◆ GIVEN DATA:
──────────

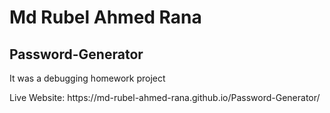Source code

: # Md Rubel Ahmed Rana
## Password-Generator
<p>It was a  debugging homework project</p>
Live Website: https://md-rubel-ahmed-rana.github.io/Password-Generator/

──────────

◆ BRIEF: Set down a word-for-word copy of the records, dropping any picture.

◆ SOLVED EXERCISE:
Source code

: # Md Rubel Ahmed Rana
## Password-Generator
<p>It was a  debugging homework project</p>
Live Website: https://md-rubel-ahmed-rana.github.io/Password-Generator/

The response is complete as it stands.